Exploring Chicago During Spring Break
Chicago is divided into 4 major areas: Downtown, North, West and South. These areas are in turn divided into 77 unique and vibrant neighborhoods that are well worth visiting.
Roosevelt University is located right in the heart of Chicago near such famous attractions as Millennium Park, the Bean and the Art Institute of Chicago. Chances are that you will spend most of your time during the semester in Downtown. Spring break starts in just a few days, so take this opportunity to explore new neighborhoods in Chicago that you have never visited before. All 77 neighborhoods of Chicago offer unique options in terms of dining, sightseeing and simply walking around. Take a look below to see what you can do in each area.
Downtown Chicago is home to many famous museums and some of the world’s most iconic buildings, such as Willis Tower, John Hancock Center, Crain Communications Building and Marina Towers. If you have never taken the Chicago Architecture Foundation River Cruise, make sure to do so during this year’s spring break. It is considered to be one of the top 10 tours in the US!

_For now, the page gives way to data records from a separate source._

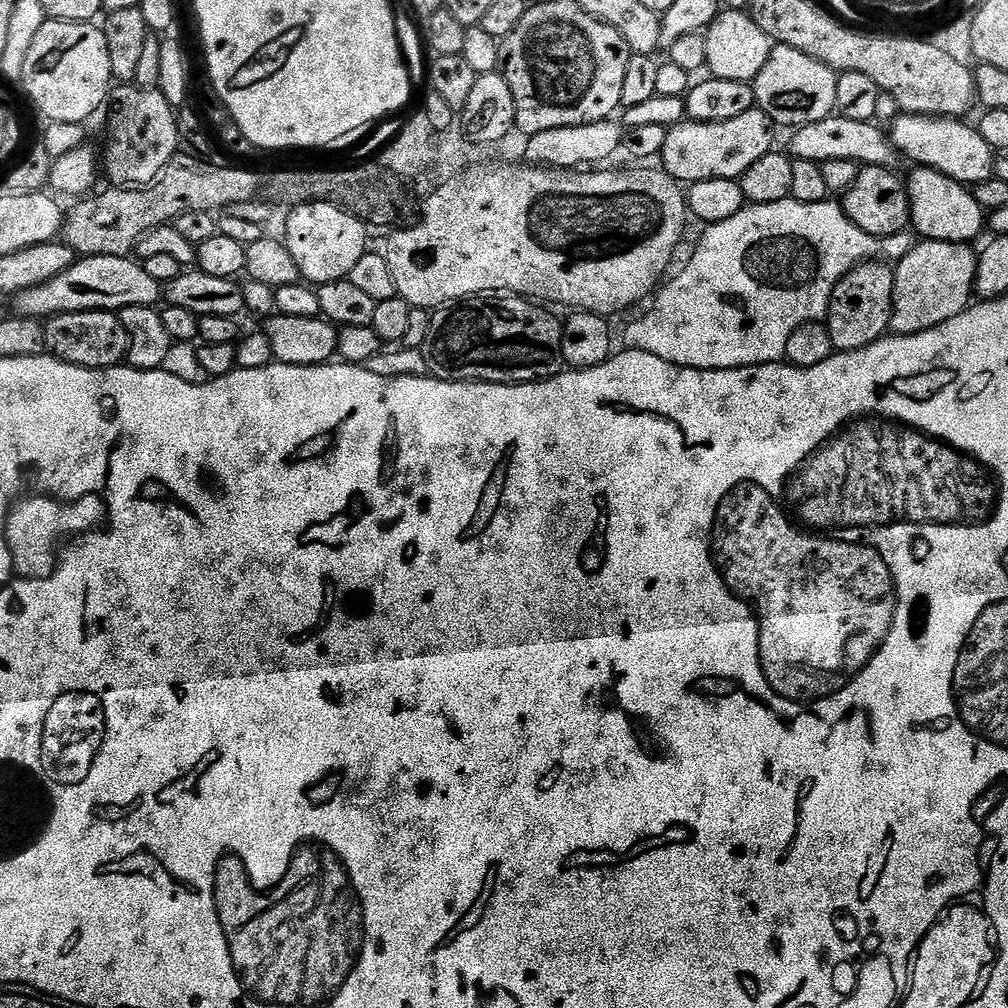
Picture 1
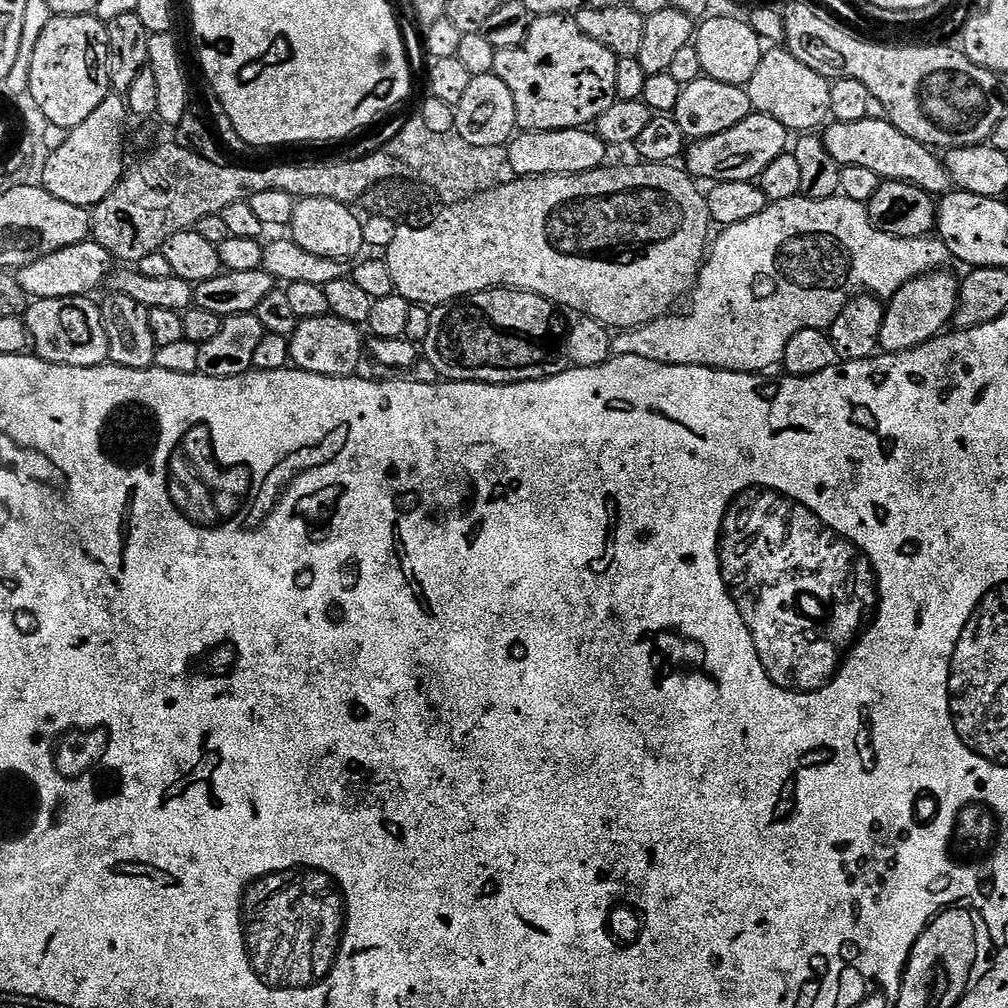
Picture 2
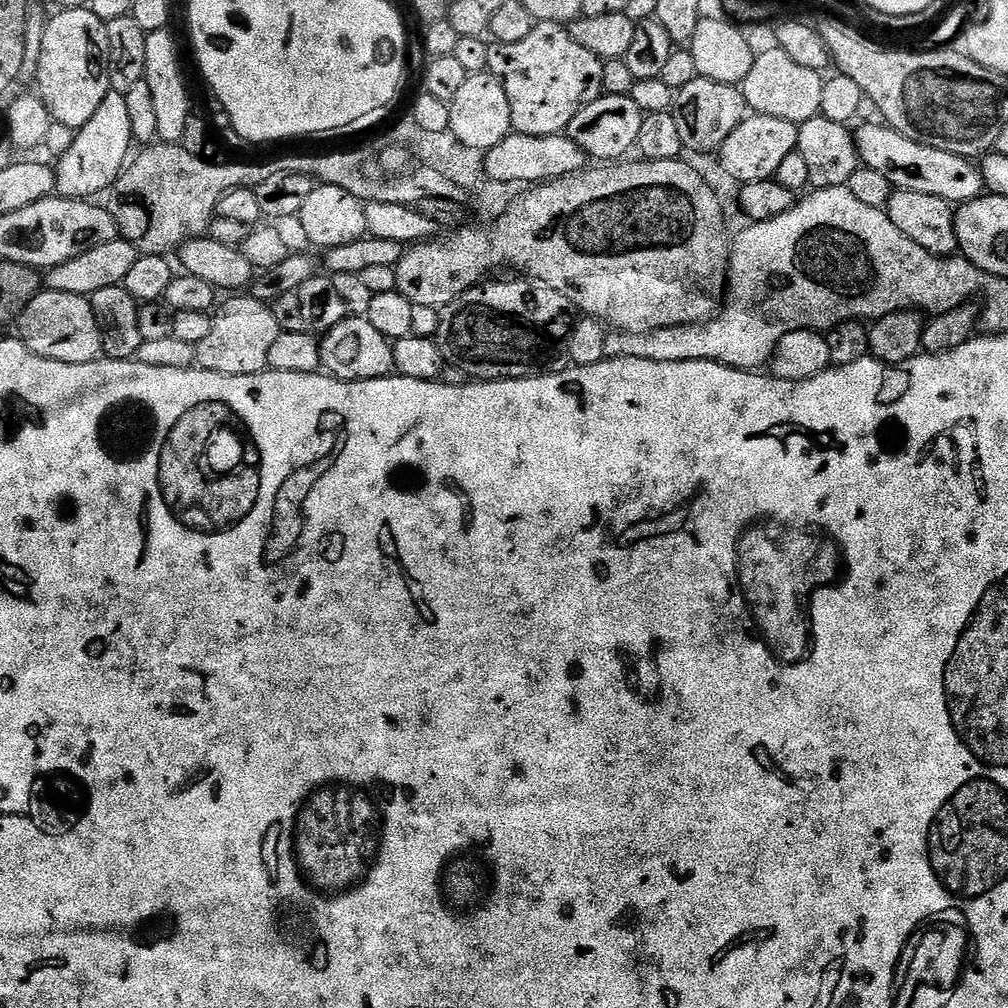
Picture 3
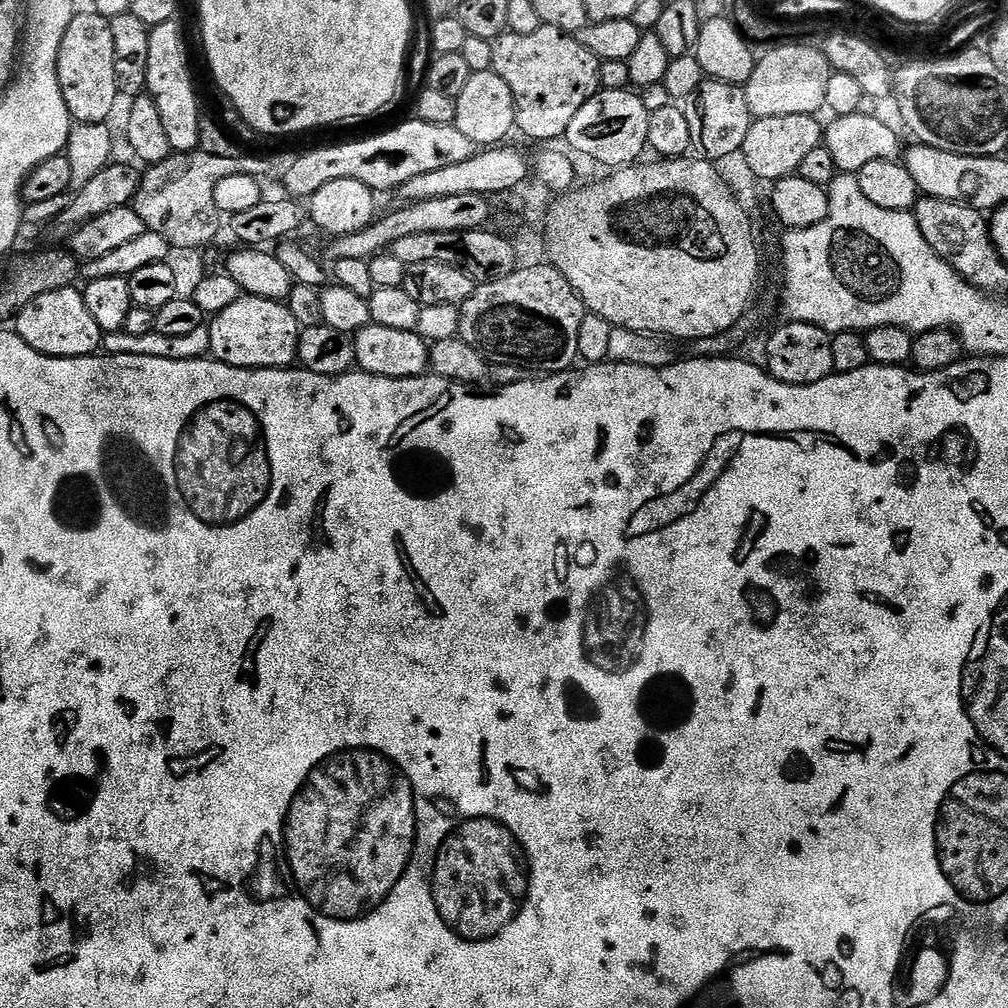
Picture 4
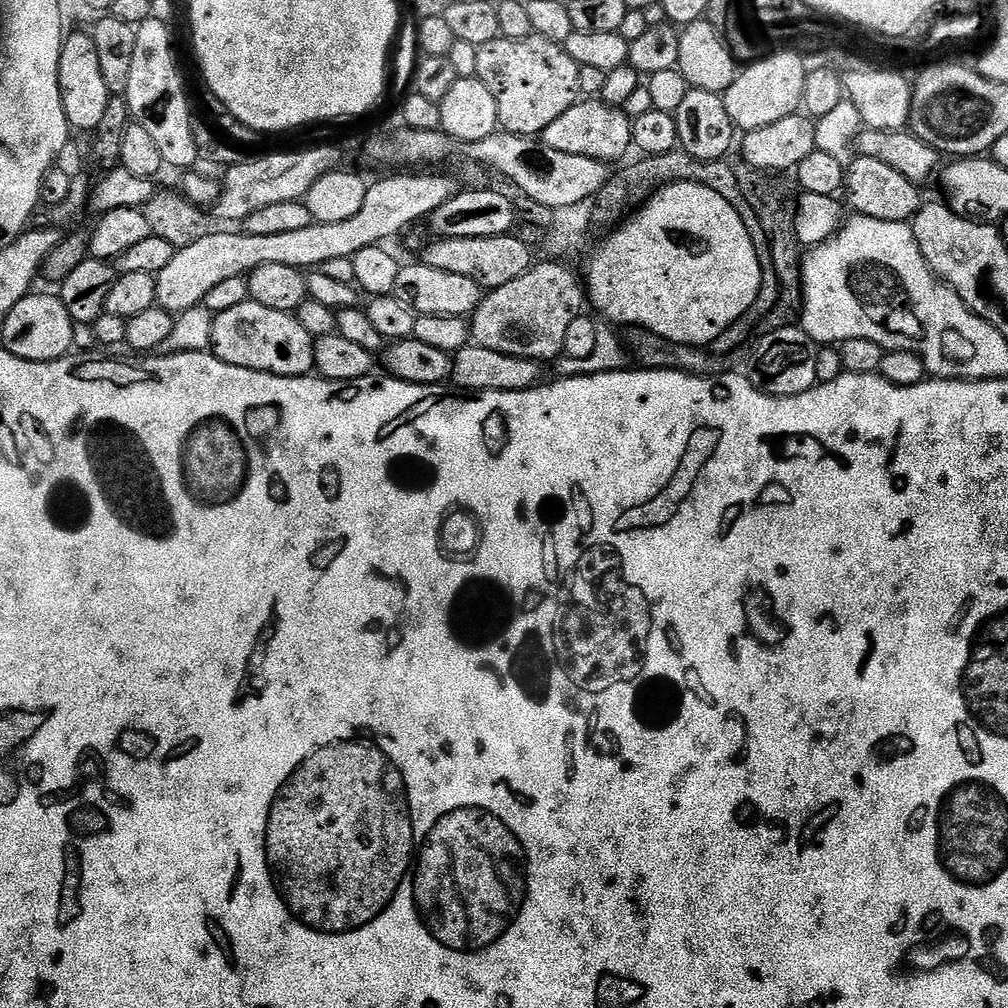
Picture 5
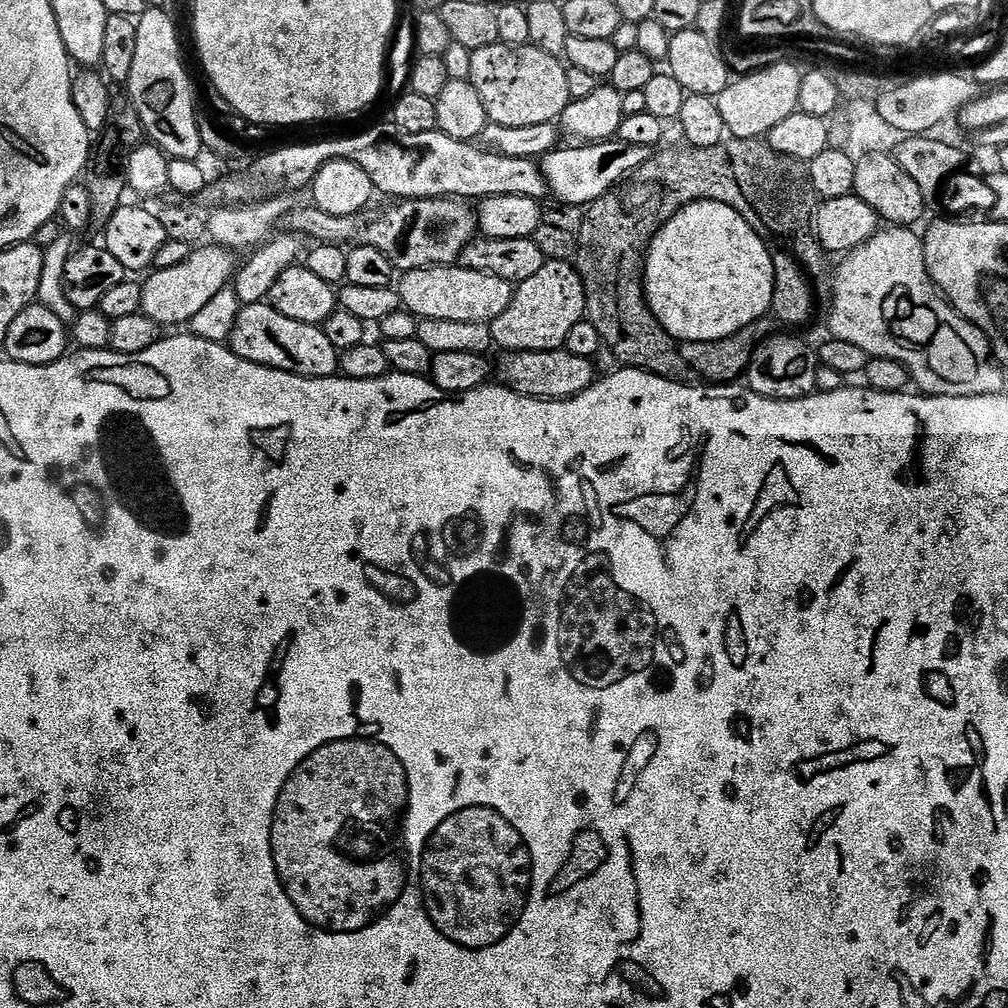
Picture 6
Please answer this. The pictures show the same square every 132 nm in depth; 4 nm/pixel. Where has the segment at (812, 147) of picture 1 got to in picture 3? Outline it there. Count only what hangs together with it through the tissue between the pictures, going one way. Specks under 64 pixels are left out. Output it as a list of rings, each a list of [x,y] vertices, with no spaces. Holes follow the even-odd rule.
[[[883,122],[864,124],[855,129],[856,149],[860,163],[878,174],[886,174],[897,189],[914,190],[918,194],[934,194],[953,206],[977,200],[985,191],[984,179],[979,167],[969,157],[950,154],[946,150],[934,150],[922,142],[914,142]]]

In addition to many attractions of Downtown Chicago, next week you will be able to witness another fun event. Every year in honor of St. Patrick’s Day Chicago dyes the river green. This year it will be on March 11th so make sure to mark your calendars and go to Chicago Riverwalk to view it.
North Side Chicago is famous for its baseball games in Wrigleyville and boutique shopping in Wicker Park/Bucktown. You can also catch a comedy show in Old Town or listen to live jazz in Uptown neighborhood. In Lincoln Park, also called City in a Garden, you can stroll down tree-lined streets and view historic churches and brick row houses. Each neighborhood of North Side Chicago has something unique to offer.

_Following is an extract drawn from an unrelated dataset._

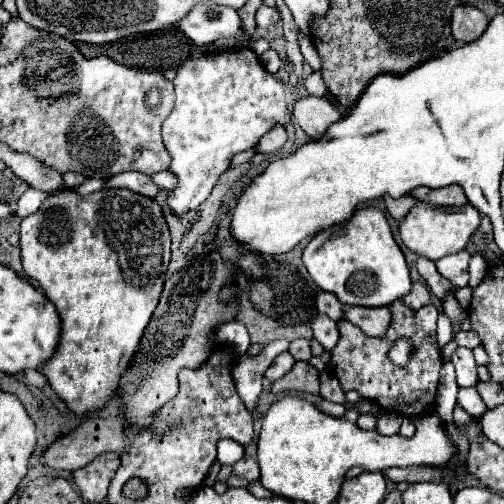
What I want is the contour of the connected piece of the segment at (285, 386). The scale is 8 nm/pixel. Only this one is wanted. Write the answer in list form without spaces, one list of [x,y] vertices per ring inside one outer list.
[[[297,362],[291,372],[287,372],[281,380],[273,382],[273,392],[309,392],[319,394],[319,376],[321,372],[309,362]]]

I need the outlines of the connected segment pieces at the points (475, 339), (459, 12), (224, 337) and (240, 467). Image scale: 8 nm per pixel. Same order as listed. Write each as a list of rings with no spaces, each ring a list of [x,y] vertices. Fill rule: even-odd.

West Side Chicago is a melting pot of many different cultures – Puerto Rican, Greek, Mexican, Chinese and many others. Naturally, this is the neighborhood where you will find the most diverse food culture in Chicago. Spend a day exploring ethnic restaurants and specialty shops, and you will feel like you have gone away on a vacation! Pilsen, one of West Side’s neighborhoods, has been a port of entry for immigrants for over 150 years. It is a great place to do offbeat vintage shopping, sip coffee in independent coffee shops and enjoy the diversity of the city.
South Side is the largest in size borough of Chicago and it has a long cultural history. South Side’s neighborhoods attract many visitors. Monuments and public art in Bronzeville pay tribute to The Great Migration, a long-term movement of African Americans from the South of the US to the urban North in 1920-1970. The Bridgeport neighborhood is the birthplace and home to five Chicago mayors, and Hyde Park neighborhood hosted the Chicago’s World Fair in 1893 and remains of deep historical and social importance.
As you can see, there are plenty of things to do around Chicago. Take this opportunity to explore the city where you are currently living and studying to better understand its history and culture. Enjoy your spring break!